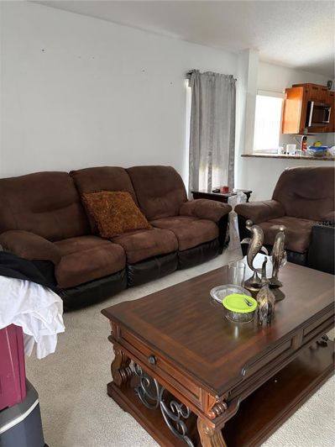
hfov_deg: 53.1
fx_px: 335
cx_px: 168
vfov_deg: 67.3
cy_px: 224
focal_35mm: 26
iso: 500
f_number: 1.6
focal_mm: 5.96
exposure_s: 1/44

########

THE PROBLEM
The whole listing should be printed again exactly as written, images excluded.

TASK ANSWER
hfov_deg: 53.1
fx_px: 335
cx_px: 168
vfov_deg: 67.3
cy_px: 224
focal_35mm: 26
iso: 500
f_number: 1.6
focal_mm: 5.96
exposure_s: 1/44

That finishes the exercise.